Mittwoch, 26. Mai 2021

Eine Bankrotterklärung des Bundesrats

Nachdem der Bundesrat das Europadossier jahrelang konzept- und führungslos vor sich hinschob, hat er heute den grossen Scherbenhaufen produziert. Er nimmt den Zerfall der bilateralen Beziehungen zur Europäischen Union mutwillig in Kauf. Derselbe Bundesrat notabene, der das gleiche Rahmenabkommen im Januar 2019 als «in weiten Teilen im Interesse der Schweiz» beurteilte, unterliegt jetzt dem Druck einzelner Akteure. Es ist nicht akzeptabel, dass der Bundesrat dieses zentrale Dossier ohne Einbezug des Parlaments nicht mehr weiterverfolgen will. Eine so grundsätzliche und für Wirtschaft, Forschung und Grenzregionen folgenreiche Entscheidung braucht eine stärkere demokratische Legitimation. Die Grünliberalen werden sich mit allen konstruktiven Kräften weiterhin für eine rasche Sicherung und Weiterentwicklung der Bilateralen Beziehungen zur EU einsetzen.

Der bilaterale Weg zwischen der Schweiz und der Europäischen Union ist eine Erfolgsgeschichte. Das Rahmenabkommen bleibt der Schlüssel, um das Schweizer Erfolgsmodell auf ein zukunftsträchtiges Fundament zu stellen. Unsere Unternehmen müssen ihre Produkte und Dienstleistungen auch künftig gleichberechtigt in ganz Europa verkaufen können. Genauso müssen unsere Hochschulen weiter von europäischen Forschungsprogrammen profitieren und unsere Studierenden den freien Zugang zu europäischen Universitäten behalten. Schliesslich brauchen wir bei zentralen Themen wie Energie, Gesundheit oder Forschung endlich neue Verträge, die unserem Land dringend nötige Entwicklungsmöglichkeiten eröffnen, bevor wir noch stärker ins Hintertreffen geraten. Für all diese Herausforderungen hat der Bundesrat keine überzeugende Alternative.

▸ IHRE AUFGABE: Geben Sie aus dem Text zum Rahmenabkommen mit der EU den Abschnitt wörtlich wieder, beginnend bei „Der bilaterale Weg“ und endend bei „keine überzeugende Alternative.“. Die Datensätze spielen hierfür keine Rolle.

▸ AUSZÜGE DER DATENSÄTZE:

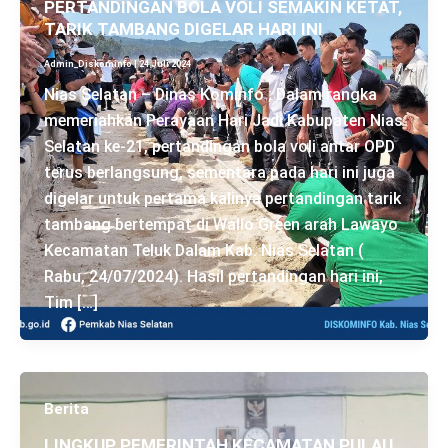
PERTANDINGAN BOLA VOLI SEMAKIN KETAT,
TARIK TAMBANG DIGELAR HARI INI
Admin_Diskominfo
|
24 Juli 2024
Nias Selatan – Dinas Kominfo ; Dalam rangka
memeriahkan Perayaan Hari Jadi Kabupaten Nias
Selatan ke-21, pertandingan bola voli antar OPD
terus berlangsung, sementara pada hari ini juga
digelar untuk pertama kalinya pertandingan tarik
tambang bertempat di Wallo Green arah Lawayo
Kecamatan Teluk Dalam Kab. Nias Selatan (
Rabu, 24/07/2024). Hasil pertandingan hari ini,
Tim […]
Berita
LINGKUP PEMERINTAH KECAMATAN PULAU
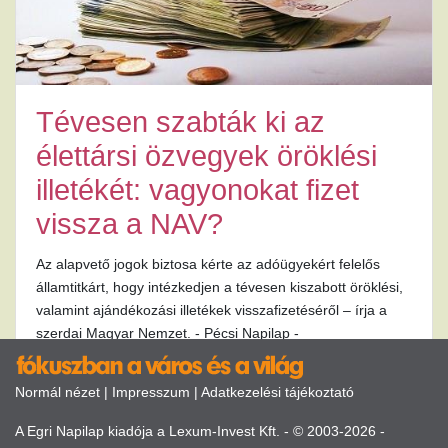
Tévesen szabták ki az
élettársi özvegyek öröklési
illetékét: vagyonokat fizet
vissza a NAV?
Az alapvető jogok biztosa kérte az adóügyekért felelős
államtitkárt, hogy intézkedjen a tévesen kiszabott öröklési,
valamint ajándékozási illetékek visszafizetéséről – írja a
szerdai Magyar Nemzet. - Pécsi Napilap -
Normál nézet
|
Impresszum
|
Adatkezelési tájékoztató
A Egri Napilap kiadója a Lexum-Invest Kft. - © 2003-2026 -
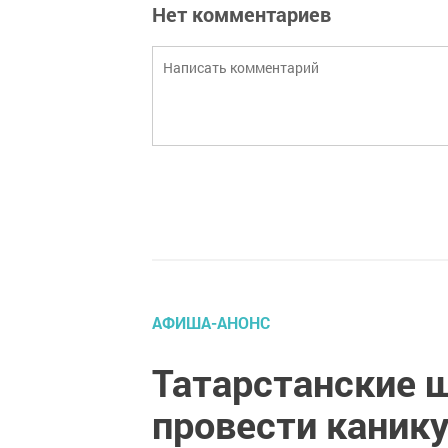
Нет комментариев
АФИША-АНОНС
Татарстанские 
провести канику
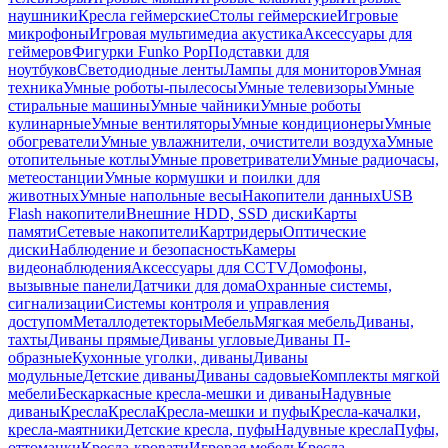
наушники
Кресла геймерские
Столы геймерские
Игровые
микрофоны
Игровая мультимедиа акустика
Аксессуары для
геймеров
Фигурки Funko Pop
Подставки для
ноутбуков
Светодиодные ленты
Лампы для мониторов
Умная
техника
Умные роботы-пылесосы
Умные телевизоры
Умные
стиральные машины
Умные чайники
Умные роботы
кулинарные
Умные вентиляторы
Умные кондиционеры
Умные
обогреватели
Умные увлажнители, очистители воздуха
Умные
отопительные котлы
Умные проветриватели
Умные радиочасы,
метеостанции
Умные кормушки и поилки для
животных
Умные напольные весы
Накопители данных
USB
Flash накопители
Внешние HDD, SSD диски
Карты
памяти
Сетевые накопители
Картридеры
Оптические
диски
Наблюдение и безопасность
Камеры
видеонаблюдения
Аксессуары для CCTV
Домофоны,
вызывные панели
Датчики для дома
Охранные системы,
сигнализации
Системы контроля и управления
доступом
Металлодетекторы
Мебель
Мягкая мебель
Диваны,
тахты
Диваны прямые
Диваны угловые
Диваны П-
образные
Кухонные уголки, диваны
Диваны
модульные
Детские диваны
Диваны садовые
Комплекты мягкой
мебели
Бескаркасные кресла-мешки и диваны
Надувные
диваны
Кресла
Кресла
Кресла-мешки и пуфы
Кресла-качалки,
кресла-маятники
Детские кресла, пуфы
Надувные кресла
Пуфы,
оттоманки
Кресла-кровати
Игровая мебель
Кресла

▸ LÖSUNG:
Der bilaterale Weg zwischen der Schweiz und der Europäischen Union ist eine Erfolgsgeschichte. Das Rahmenabkommen bleibt der Schlüssel, um das Schweizer Erfolgsmodell auf ein zukunftsträchtiges Fundament zu stellen. Unsere Unternehmen müssen ihre Produkte und Dienstleistungen auch künftig gleichberechtigt in ganz Europa verkaufen können. Genauso müssen unsere Hochschulen weiter von europäischen Forschungsprogrammen profitieren und unsere Studierenden den freien Zugang zu europäischen Universitäten behalten. Schliesslich brauchen wir bei zentralen Themen wie Energie, Gesundheit oder Forschung endlich neue Verträge, die unserem Land dringend nötige Entwicklungsmöglichkeiten eröffnen, bevor wir noch stärker ins Hintertreffen geraten. Für all diese Herausforderungen hat der Bundesrat keine überzeugende Alternative.